In other news, signals are multiplying that the Ukrainian counter-offensive is stalling. Russian forces are better prepared than last year, even by the admission of Ukrainian fighters, and benefit from more effective artillery and air superiority. The EU is due to release €50 billion in aid to Kiev today. The Paris Air Show continues, with new orders likely to come in for the industry, following a particularly good first day for Airbus and its suppliers.

 

Today's economic highlights:

Today, we have US building permits and housing starts for May. John Williams of the New York Fed is due to give a speech. The full agenda is here.

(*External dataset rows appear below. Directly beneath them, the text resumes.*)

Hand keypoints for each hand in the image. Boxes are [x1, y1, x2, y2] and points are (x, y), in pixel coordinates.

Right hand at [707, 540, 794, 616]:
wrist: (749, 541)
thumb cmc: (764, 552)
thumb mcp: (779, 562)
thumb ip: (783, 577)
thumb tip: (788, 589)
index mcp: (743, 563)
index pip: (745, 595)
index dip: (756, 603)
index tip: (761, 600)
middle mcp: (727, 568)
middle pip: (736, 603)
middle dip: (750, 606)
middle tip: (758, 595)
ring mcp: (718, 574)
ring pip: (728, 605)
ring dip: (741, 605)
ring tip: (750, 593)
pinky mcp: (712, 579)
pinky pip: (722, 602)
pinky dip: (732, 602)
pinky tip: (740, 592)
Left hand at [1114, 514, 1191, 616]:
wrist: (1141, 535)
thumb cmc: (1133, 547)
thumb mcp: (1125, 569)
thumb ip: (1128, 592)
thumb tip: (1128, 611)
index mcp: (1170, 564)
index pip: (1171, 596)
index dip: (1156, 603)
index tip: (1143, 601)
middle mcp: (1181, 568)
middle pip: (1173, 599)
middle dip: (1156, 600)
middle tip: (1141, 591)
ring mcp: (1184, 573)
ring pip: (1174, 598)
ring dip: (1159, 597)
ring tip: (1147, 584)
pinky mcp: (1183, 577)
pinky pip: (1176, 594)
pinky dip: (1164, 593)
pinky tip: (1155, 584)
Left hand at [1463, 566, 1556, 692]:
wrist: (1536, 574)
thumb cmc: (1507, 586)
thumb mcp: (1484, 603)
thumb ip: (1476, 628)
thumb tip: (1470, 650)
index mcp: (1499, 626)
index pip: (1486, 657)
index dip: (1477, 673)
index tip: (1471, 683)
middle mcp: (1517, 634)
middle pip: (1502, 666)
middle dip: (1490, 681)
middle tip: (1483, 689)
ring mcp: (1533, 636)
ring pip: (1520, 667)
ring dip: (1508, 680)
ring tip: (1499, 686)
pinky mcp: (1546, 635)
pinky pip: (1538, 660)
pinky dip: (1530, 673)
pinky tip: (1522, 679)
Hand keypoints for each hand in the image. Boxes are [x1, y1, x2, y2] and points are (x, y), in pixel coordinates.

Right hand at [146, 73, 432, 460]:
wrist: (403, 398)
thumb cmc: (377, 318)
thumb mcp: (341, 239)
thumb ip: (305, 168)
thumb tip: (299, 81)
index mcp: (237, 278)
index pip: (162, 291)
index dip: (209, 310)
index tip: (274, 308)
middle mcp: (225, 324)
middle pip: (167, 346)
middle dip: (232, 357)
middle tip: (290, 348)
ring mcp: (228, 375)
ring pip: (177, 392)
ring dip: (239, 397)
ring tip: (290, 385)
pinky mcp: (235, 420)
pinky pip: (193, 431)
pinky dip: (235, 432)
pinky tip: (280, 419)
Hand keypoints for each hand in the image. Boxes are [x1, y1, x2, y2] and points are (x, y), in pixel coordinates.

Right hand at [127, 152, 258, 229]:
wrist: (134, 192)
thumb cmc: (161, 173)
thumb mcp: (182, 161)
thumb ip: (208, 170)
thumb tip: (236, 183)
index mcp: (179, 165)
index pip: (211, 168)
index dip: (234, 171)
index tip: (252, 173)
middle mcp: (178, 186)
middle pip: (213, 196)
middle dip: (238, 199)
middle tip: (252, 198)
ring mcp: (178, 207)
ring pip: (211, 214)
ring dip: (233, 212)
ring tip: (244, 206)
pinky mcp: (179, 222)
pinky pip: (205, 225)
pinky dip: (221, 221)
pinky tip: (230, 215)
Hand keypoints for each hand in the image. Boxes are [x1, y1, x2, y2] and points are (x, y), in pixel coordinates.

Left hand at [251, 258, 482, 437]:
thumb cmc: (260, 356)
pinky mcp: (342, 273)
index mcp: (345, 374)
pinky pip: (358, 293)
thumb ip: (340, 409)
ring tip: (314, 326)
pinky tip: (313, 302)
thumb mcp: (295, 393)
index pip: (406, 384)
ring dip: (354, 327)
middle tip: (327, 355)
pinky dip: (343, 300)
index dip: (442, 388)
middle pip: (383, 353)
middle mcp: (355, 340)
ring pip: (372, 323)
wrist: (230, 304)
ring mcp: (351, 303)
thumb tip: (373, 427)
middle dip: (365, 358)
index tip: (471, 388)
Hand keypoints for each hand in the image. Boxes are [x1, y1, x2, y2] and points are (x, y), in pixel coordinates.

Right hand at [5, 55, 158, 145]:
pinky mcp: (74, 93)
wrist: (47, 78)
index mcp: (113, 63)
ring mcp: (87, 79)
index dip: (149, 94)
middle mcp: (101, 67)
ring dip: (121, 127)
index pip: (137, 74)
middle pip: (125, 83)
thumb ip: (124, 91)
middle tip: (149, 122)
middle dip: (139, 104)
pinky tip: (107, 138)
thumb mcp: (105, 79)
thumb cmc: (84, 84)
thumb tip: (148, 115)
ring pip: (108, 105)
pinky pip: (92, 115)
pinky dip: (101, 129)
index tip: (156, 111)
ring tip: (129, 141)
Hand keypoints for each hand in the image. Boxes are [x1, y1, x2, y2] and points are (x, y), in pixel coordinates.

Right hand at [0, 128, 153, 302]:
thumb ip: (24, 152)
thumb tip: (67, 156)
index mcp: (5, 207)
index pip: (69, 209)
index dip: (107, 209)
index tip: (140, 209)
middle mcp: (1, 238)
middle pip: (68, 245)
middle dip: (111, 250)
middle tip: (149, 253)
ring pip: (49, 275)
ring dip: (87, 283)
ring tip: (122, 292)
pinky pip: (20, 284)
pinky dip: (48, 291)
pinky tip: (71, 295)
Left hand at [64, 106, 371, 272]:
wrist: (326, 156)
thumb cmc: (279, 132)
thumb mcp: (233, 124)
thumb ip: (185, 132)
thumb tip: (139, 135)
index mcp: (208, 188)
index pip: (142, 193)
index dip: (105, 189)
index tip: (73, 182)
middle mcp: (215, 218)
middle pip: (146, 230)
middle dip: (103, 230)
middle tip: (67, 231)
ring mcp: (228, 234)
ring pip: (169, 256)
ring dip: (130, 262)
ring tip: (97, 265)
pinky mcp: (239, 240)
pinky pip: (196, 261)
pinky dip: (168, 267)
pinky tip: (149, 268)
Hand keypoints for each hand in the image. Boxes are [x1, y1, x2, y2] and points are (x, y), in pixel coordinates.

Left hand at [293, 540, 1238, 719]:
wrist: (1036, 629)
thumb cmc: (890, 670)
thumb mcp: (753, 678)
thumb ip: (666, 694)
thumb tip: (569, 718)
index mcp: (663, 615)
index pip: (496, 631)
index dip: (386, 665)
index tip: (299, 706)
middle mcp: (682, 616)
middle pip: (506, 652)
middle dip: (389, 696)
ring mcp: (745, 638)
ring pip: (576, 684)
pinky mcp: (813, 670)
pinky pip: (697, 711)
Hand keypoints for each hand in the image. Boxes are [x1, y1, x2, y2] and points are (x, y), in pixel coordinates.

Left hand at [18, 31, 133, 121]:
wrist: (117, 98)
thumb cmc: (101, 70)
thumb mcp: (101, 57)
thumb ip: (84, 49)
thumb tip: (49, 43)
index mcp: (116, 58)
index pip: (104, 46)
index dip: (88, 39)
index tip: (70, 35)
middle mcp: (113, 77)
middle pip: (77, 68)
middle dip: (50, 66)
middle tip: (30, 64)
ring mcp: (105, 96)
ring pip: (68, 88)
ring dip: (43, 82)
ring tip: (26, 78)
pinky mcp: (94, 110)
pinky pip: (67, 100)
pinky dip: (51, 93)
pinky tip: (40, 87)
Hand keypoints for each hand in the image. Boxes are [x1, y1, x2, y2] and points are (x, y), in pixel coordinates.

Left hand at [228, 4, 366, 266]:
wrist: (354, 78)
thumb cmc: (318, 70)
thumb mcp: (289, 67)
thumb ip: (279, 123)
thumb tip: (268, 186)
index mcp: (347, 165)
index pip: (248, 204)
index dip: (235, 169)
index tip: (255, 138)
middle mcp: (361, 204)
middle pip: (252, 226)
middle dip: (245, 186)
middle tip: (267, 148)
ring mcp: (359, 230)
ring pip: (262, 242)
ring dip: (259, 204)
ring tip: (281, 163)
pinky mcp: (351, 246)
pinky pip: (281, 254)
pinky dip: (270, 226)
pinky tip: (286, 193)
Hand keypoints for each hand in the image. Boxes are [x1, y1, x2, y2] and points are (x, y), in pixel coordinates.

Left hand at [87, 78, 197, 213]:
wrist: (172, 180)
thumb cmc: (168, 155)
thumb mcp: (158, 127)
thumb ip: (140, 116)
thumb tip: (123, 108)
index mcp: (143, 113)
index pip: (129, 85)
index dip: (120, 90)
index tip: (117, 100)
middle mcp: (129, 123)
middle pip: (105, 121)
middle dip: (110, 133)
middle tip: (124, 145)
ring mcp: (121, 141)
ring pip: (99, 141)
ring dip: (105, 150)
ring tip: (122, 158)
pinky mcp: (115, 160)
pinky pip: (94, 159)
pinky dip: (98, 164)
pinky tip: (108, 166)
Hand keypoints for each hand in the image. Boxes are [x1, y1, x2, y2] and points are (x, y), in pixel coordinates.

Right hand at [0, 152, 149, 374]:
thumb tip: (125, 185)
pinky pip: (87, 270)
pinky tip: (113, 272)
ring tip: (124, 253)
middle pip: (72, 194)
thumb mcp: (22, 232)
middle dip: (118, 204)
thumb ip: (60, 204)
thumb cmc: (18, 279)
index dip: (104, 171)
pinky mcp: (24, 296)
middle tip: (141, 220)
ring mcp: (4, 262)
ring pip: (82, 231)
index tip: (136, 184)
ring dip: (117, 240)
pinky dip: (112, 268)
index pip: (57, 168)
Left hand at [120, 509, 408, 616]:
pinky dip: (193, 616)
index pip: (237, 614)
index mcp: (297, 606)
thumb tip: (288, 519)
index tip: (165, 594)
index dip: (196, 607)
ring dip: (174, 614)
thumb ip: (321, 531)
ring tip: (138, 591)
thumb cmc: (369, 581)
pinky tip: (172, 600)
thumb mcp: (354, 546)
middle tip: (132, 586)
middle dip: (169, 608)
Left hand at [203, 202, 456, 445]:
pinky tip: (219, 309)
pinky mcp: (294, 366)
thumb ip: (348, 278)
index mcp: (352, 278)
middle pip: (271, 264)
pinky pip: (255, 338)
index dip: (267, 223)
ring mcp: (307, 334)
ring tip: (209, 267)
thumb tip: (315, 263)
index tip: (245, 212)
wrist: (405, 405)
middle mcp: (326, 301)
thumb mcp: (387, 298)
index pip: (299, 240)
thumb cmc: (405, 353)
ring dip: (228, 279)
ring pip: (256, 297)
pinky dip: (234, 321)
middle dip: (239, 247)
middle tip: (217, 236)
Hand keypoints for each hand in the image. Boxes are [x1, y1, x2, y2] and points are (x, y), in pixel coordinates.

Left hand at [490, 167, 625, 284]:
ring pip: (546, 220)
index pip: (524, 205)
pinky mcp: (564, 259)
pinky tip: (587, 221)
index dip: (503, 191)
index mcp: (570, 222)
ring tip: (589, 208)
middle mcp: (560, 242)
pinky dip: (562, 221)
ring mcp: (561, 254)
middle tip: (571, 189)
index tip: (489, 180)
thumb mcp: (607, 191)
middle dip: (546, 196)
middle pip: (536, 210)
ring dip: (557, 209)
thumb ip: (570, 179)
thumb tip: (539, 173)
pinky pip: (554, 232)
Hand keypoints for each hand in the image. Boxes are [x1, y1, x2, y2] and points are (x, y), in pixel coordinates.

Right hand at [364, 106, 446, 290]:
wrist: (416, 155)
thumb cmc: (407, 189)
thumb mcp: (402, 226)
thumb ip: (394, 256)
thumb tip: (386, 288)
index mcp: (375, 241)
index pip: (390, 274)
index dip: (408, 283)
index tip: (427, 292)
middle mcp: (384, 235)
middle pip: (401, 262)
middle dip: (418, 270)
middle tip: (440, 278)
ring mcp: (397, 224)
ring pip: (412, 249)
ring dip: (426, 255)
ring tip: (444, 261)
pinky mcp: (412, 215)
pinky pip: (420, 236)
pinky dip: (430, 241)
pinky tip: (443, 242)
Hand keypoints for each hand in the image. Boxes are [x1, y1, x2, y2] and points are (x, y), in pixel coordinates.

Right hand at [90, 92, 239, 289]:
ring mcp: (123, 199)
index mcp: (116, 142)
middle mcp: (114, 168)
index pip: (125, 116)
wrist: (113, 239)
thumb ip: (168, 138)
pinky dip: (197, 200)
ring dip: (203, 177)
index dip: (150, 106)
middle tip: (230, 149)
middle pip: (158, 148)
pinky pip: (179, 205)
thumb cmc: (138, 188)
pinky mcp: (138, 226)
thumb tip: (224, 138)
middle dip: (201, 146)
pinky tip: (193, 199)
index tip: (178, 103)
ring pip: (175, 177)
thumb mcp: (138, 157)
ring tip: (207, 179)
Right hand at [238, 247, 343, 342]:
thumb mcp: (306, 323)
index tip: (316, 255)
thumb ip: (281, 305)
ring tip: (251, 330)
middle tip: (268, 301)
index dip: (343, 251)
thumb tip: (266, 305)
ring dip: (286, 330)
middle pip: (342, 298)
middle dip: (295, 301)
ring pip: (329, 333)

The dollar is flat against the euro at EUR 0.9157 and is up 0.4% against the pound to GBP 0.7851. The ounce of gold is trading at USD 1948. Oil is stable, with North Sea Brent at 75.80 USD a barrel and US light crude WTI at USD 71.11. The yield on 10-year US debt stands at 3.79%. Bitcoin is trading at around USD 26,700.

 

In corporate news:

  • Automakers are down in pre-market trading after Reuters reports that a bipartisan group of U.S. lawmakers will urge Ford and General Motors executives at a meeting on Tuesday to reduce their reliance on Chinese parts, particularly electric car batteries.
  • Adobe was down 1.3% in premarket trading after reports in the Financial Times that the European competition regulator will launch an investigation this year into the proposed $20 billion takeover of the Figma platform.
  • Alibaba, announced on Tuesday that its CEO Daniel Zhang would be stepping down to focus on the company's cloud division, as the Chinese e-commerce giant pursues its plan to split into six business units.
  • Eli Lilly will acquire Dice Therapeutics in a $2.4 billion cash transaction, the two companies announced.
  • Nasdaq said it had reached an agreement with EEX, the European energy exchange, to transfer its European electricity trading and clearing business to the company, without giving financial details.
  • Faraday Future - The electric vehicle manufacturer announced a reverse stock split, in the range of 1 for 2 to 1 for 90 shares, in order to comply with Nasdaq listing requirements. The group also announced that it was behind schedule on vehicle deliveries. The share price fell by 37.6% in pre-market trading.

 

Analyst recommendations:

  • Ball: Wells Fargo Securities upgrades to equal-weight from underweight. PT down 5.9% to $55.
  • Barclays: Jefferies remains Buy with price target raised from 300 to 320 GBp.
  • Entegris: BMO Capital Markets initiated coverage with a recommendation of outperform. PT set to $129.
  • Imperial Brands: Citigroup remains neutral with a price target reduced from 2300 to 1865 GBp.
  • Ocado: HSBC maintains its Buy rating with a price target reduced from 375 to 370 GBp.
  • Performance Food: Morgan Stanley downgrades to equal-weight from overweight. PT up 17% to $66.
  • Philip Morris: Citi upgrades to buy from neutral. PT up 23% to $117.
  • Tesco: HSBC remains Buy with price target raised from GBp 305 to GBp 330.